WHAT IS NEEDED
Return the text of every one of the records below, line for line and unchanged.

EXERCISE DATA
——————————

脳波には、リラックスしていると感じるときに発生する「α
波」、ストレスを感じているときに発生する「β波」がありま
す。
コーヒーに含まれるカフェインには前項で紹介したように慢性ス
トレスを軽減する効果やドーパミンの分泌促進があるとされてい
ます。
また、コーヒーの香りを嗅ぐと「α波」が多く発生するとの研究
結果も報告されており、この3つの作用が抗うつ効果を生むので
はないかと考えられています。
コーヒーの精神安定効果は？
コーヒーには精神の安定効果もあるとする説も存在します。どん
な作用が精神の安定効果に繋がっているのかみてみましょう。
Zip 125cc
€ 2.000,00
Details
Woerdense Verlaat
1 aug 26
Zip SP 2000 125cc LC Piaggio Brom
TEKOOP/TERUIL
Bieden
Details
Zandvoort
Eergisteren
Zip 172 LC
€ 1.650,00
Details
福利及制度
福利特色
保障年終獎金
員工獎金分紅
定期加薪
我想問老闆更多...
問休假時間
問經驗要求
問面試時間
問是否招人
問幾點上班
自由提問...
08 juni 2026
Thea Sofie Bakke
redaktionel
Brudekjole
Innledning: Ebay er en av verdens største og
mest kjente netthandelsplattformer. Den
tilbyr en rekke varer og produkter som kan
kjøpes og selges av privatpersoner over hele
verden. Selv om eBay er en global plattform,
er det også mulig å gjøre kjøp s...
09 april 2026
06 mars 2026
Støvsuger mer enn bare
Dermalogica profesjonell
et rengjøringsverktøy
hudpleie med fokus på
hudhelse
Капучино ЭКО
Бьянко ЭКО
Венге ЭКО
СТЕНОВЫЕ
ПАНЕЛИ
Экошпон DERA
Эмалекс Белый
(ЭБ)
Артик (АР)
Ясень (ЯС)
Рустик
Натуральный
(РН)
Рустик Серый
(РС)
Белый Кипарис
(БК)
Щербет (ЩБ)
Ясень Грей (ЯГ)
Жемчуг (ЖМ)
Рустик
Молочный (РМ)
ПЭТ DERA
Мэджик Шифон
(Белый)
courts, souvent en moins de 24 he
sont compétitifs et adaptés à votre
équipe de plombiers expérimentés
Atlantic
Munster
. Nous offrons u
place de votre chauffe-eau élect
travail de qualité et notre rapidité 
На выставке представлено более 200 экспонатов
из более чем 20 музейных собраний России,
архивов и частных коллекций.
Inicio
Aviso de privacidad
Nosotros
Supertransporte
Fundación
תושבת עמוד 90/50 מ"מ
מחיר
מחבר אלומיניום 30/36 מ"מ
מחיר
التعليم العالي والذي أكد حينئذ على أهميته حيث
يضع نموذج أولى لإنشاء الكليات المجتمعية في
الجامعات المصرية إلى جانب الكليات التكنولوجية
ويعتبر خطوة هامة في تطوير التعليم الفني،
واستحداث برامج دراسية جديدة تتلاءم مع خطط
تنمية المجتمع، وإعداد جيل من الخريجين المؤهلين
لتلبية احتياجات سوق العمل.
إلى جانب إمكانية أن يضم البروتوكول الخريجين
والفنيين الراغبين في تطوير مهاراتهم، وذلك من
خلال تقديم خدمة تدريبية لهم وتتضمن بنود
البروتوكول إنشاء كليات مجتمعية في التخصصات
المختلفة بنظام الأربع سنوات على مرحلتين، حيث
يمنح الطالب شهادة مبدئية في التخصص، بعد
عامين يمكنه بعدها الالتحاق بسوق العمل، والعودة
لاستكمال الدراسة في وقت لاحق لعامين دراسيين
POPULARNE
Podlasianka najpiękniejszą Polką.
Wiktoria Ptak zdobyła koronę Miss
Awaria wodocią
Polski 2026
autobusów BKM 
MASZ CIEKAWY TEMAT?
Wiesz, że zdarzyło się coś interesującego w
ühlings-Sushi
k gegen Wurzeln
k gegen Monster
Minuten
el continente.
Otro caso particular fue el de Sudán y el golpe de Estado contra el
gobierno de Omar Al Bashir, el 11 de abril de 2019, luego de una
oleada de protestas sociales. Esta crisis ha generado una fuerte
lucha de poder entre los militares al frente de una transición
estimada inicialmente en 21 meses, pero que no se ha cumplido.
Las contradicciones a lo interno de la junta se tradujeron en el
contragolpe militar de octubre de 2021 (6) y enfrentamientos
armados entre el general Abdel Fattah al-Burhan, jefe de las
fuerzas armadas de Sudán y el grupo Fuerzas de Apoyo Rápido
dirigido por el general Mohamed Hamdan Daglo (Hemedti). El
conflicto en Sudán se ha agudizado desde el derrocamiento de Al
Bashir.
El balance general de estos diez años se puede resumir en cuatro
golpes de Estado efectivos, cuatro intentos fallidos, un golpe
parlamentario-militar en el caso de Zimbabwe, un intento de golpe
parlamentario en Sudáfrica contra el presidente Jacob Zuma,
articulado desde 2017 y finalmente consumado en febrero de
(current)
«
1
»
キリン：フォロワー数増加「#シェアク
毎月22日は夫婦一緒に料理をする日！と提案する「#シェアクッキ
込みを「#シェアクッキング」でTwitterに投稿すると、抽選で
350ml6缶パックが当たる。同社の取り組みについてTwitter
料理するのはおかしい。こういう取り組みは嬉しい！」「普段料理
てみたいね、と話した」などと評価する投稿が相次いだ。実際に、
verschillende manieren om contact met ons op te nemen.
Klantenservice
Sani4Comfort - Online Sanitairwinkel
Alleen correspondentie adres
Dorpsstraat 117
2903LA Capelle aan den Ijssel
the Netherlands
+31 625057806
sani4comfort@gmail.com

——————————

SOLUTION
脳波には、リラックスしていると感じるときに発生する「α
波」、ストレスを感じているときに発生する「β波」がありま
す。
コーヒーに含まれるカフェインには前項で紹介したように慢性ス
トレスを軽減する効果やドーパミンの分泌促進があるとされてい
ます。
また、コーヒーの香りを嗅ぐと「α波」が多く発生するとの研究
結果も報告されており、この3つの作用が抗うつ効果を生むので
はないかと考えられています。
コーヒーの精神安定効果は？
コーヒーには精神の安定効果もあるとする説も存在します。どん
な作用が精神の安定効果に繋がっているのかみてみましょう。
Zip 125cc
€ 2.000,00
Details
Woerdense Verlaat
1 aug 26
Zip SP 2000 125cc LC Piaggio Brom
TEKOOP/TERUIL
Bieden
Details
Zandvoort
Eergisteren
Zip 172 LC
€ 1.650,00
Details
福利及制度
福利特色
保障年終獎金
員工獎金分紅
定期加薪
我想問老闆更多...
問休假時間
問經驗要求
問面試時間
問是否招人
問幾點上班
自由提問...
08 juni 2026
Thea Sofie Bakke
redaktionel
Brudekjole
Innledning: Ebay er en av verdens største og
mest kjente netthandelsplattformer. Den
tilbyr en rekke varer og produkter som kan
kjøpes og selges av privatpersoner over hele
verden. Selv om eBay er en global plattform,
er det også mulig å gjøre kjøp s...
09 april 2026
06 mars 2026
Støvsuger mer enn bare
Dermalogica profesjonell
et rengjøringsverktøy
hudpleie med fokus på
hudhelse
Капучино ЭКО
Бьянко ЭКО
Венге ЭКО
СТЕНОВЫЕ
ПАНЕЛИ
Экошпон DERA
Эмалекс Белый
(ЭБ)
Артик (АР)
Ясень (ЯС)
Рустик
Натуральный
(РН)
Рустик Серый
(РС)
Белый Кипарис
(БК)
Щербет (ЩБ)
Ясень Грей (ЯГ)
Жемчуг (ЖМ)
Рустик
Молочный (РМ)
ПЭТ DERA
Мэджик Шифон
(Белый)
courts, souvent en moins de 24 he
sont compétitifs et adaptés à votre
équipe de plombiers expérimentés
Atlantic
Munster
. Nous offrons u
place de votre chauffe-eau élect
travail de qualité et notre rapidité 
На выставке представлено более 200 экспонатов
из более чем 20 музейных собраний России,
архивов и частных коллекций.
Inicio
Aviso de privacidad
Nosotros
Supertransporte
Fundación
תושבת עמוד 90/50 מ"מ
מחיר
מחבר אלומיניום 30/36 מ"מ
מחיר
التعليم العالي والذي أكد حينئذ على أهميته حيث
يضع نموذج أولى لإنشاء الكليات المجتمعية في
الجامعات المصرية إلى جانب الكليات التكنولوجية
ويعتبر خطوة هامة في تطوير التعليم الفني،
واستحداث برامج دراسية جديدة تتلاءم مع خطط
تنمية المجتمع، وإعداد جيل من الخريجين المؤهلين
لتلبية احتياجات سوق العمل.
إلى جانب إمكانية أن يضم البروتوكول الخريجين
والفنيين الراغبين في تطوير مهاراتهم، وذلك من
خلال تقديم خدمة تدريبية لهم وتتضمن بنود
البروتوكول إنشاء كليات مجتمعية في التخصصات
المختلفة بنظام الأربع سنوات على مرحلتين، حيث
يمنح الطالب شهادة مبدئية في التخصص، بعد
عامين يمكنه بعدها الالتحاق بسوق العمل، والعودة
لاستكمال الدراسة في وقت لاحق لعامين دراسيين
POPULARNE
Podlasianka najpiękniejszą Polką.
Wiktoria Ptak zdobyła koronę Miss
Awaria wodocią
Polski 2026
autobusów BKM 
MASZ CIEKAWY TEMAT?
Wiesz, że zdarzyło się coś interesującego w
ühlings-Sushi
k gegen Wurzeln
k gegen Monster
Minuten
el continente.
Otro caso particular fue el de Sudán y el golpe de Estado contra el
gobierno de Omar Al Bashir, el 11 de abril de 2019, luego de una
oleada de protestas sociales. Esta crisis ha generado una fuerte
lucha de poder entre los militares al frente de una transición
estimada inicialmente en 21 meses, pero que no se ha cumplido.
Las contradicciones a lo interno de la junta se tradujeron en el
contragolpe militar de octubre de 2021 (6) y enfrentamientos
armados entre el general Abdel Fattah al-Burhan, jefe de las
fuerzas armadas de Sudán y el grupo Fuerzas de Apoyo Rápido
dirigido por el general Mohamed Hamdan Daglo (Hemedti). El
conflicto en Sudán se ha agudizado desde el derrocamiento de Al
Bashir.
El balance general de estos diez años se puede resumir en cuatro
golpes de Estado efectivos, cuatro intentos fallidos, un golpe
parlamentario-militar en el caso de Zimbabwe, un intento de golpe
parlamentario en Sudáfrica contra el presidente Jacob Zuma,
articulado desde 2017 y finalmente consumado en febrero de
(current)
«
1
»
キリン：フォロワー数増加「#シェアク
毎月22日は夫婦一緒に料理をする日！と提案する「#シェアクッキ
込みを「#シェアクッキング」でTwitterに投稿すると、抽選で
350ml6缶パックが当たる。同社の取り組みについてTwitter
料理するのはおかしい。こういう取り組みは嬉しい！」「普段料理
てみたいね、と話した」などと評価する投稿が相次いだ。実際に、
verschillende manieren om contact met ons op te nemen.
Klantenservice
Sani4Comfort - Online Sanitairwinkel
Alleen correspondentie adres
Dorpsstraat 117
2903LA Capelle aan den Ijssel
the Netherlands
+31 625057806
sani4comfort@gmail.com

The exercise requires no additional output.